There has long been a suspicion the Sharif family’s businesses benefited from its proximity to the late Pakistani dictator General Zia-ul-Haq and thereafter from running the Punjab and federal administrations. A question, though, lingers as to whether evidence beyond doubt was found to warrant the severe judgements against the Sharifs?

Sharif was a protégé of Zia-ul-Haq. This is how he joined the Muslim League in 1976 and became chief minister of Punjab in 1985. Yet, a feeling of impotence when he became prime minister in 1990 persuaded him to explore curbing the army’s overbearing presence.

Predictably, he entered and exited governance at the army’s whim and fancy.

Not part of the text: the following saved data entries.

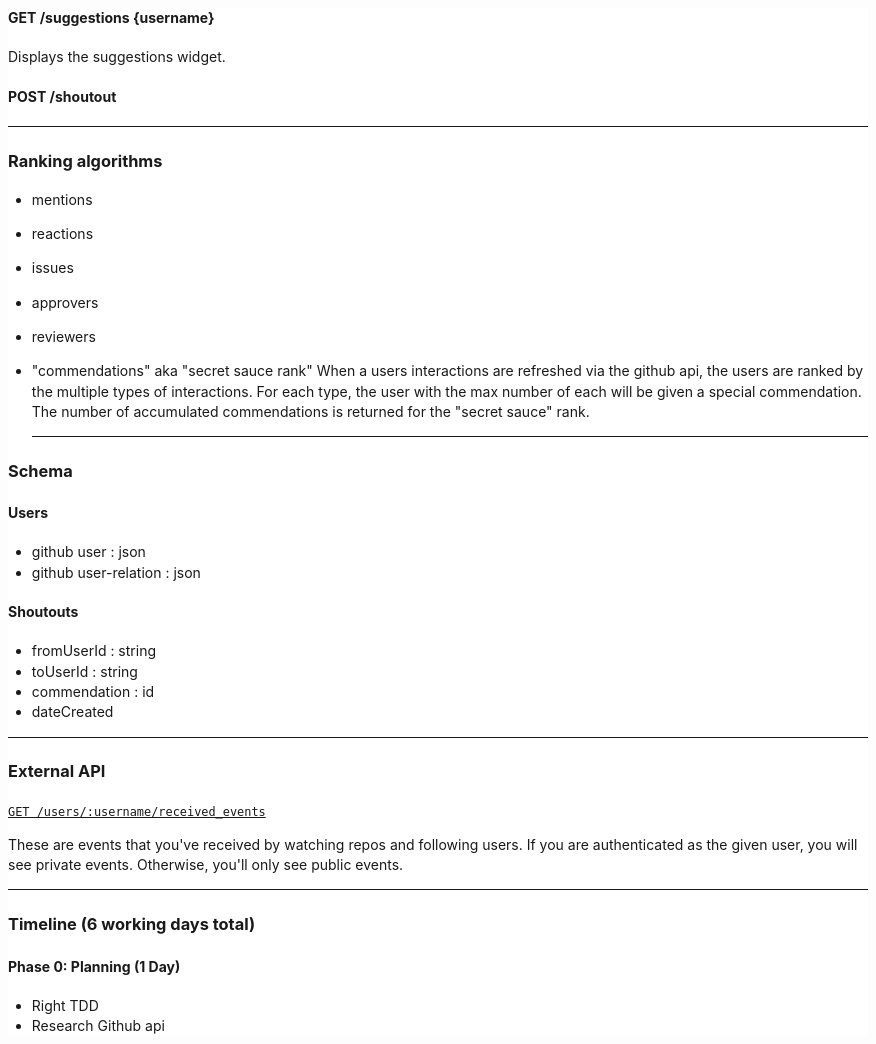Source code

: #### GET /suggestions {username}
Displays the suggestions widget.

#### POST /shoutout


---


### Ranking algorithms
- mentions
- reactions
- issues
- approvers
- reviewers
- "commendations" aka "secret sauce rank"
  When a users interactions are refreshed via the github api, the users are ranked by the multiple types of interactions. For each type, the user with the max number of each will be given a special commendation. The number of accumulated commendations is returned for the "secret sauce" rank.


  ---


### Schema
#### Users
- github user : json
- github user-relation : json

#### Shoutouts
- fromUserId : string
- toUserId : string
- commendation : id
- dateCreated


---


### External API

[`GET /users/:username/received_events`](https://developer.github.com/v3/activity/events/#list-events-received-by-the-authenticated-user)

These are events that you've received by watching repos and following users. If you are authenticated as the given user, you will see private events. Otherwise, you'll only see public events.


---


### Timeline (6 working days total)

#### Phase 0: Planning (1 Day)
- Right TDD
- Research Github api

The establishment – which is the army and its all-encompassing representatives in the civilian apparatus – ejected him in 1993, before bringing him back in 1997. He was then overthrown in a coup by General Pervez Musharraf in 1999. With an execution hanging over him, he was, however, allowed to go into exile to Saudi Arabia in 2000, only to return as prime minister in 2013.

Sharif indicated keenness to strengthen economic ties with India. PV Narasimha Rao as prime minister acknowledged this, notwithstanding the fact that Pakistani Punjab was a staging post for the Khalistan movement when Sharif was chief minister. In return, Sharif appreciated Rao’s subtle support for him.

Sharif has in reality been punished for wanting to be pally with India. The army is stuck in what it parrots as the unfinished agenda of Partition, namely Kashmir, and a 1,000-year war with India. The India-China example of peace and tranquillity and putting vexed issues on the back burner is anathema to it

In the 1997 election, he included better relations with India as a goal in the Muslim League manifesto, much against a majority of his party colleagues’ wishes. While in the army’s game of musical chairs it was his turn to be prime minister, Sharif won the election easily and believes it proved the people of Pakistan wanted peace with India. He, then, set about enhancing civilian authority, before the confrontation with Musharraf led to his unseating.

The Pakistani army is adamant relations with India are its business and the civilian set-up exists only to implement its policy. In such a scenario, Sharif’s presence at Narendra Modi’s swearing in ceremony in 2014, his overtures towards India, not to mention welcoming the latter in Pakistan in 2015, were irksome initiatives as far as the men in uniform were concerned.

So, Sharif has, in reality, been punished for wanting to be pally with India. The army is stuck in what it parrots as the unfinished agenda of Partition, namely Kashmir, and a 1,000-year war with India. The India-China example of peace and tranquillity and putting vexed issues on the back burner is anathema to it.

The army expects the NAB convictions will convince Pakistani voters before this month’s general election that Sharif and his family are utterly crooked and thereby damage his popularity and neutralise him as a political symbol. Media has been shackled. It remains to be seen if the Muslim League is permitted to cash-in in the event of a sympathy wave for the Sharifs.

Meanwhile, over 60 independents – said to be proxies for cricketer-turned-opposition leader Imran Khan’s Tehreek-e-Insaf party – are in the fray. These candidates have resources and a hidden helping hand behind them.

The main battleground is obviously the populous and predominant province of Punjab. Here, the Muslim League has held sway. At the same time, a swathe of soldiers and their families hail from central and northern Punjab, where the army is attempting to make an impact against the Sharifs. Defeat will mean curtains for them. But what if Pakistanis see the imprisonment of Nawaz and Maryam as beinsaf or unjust?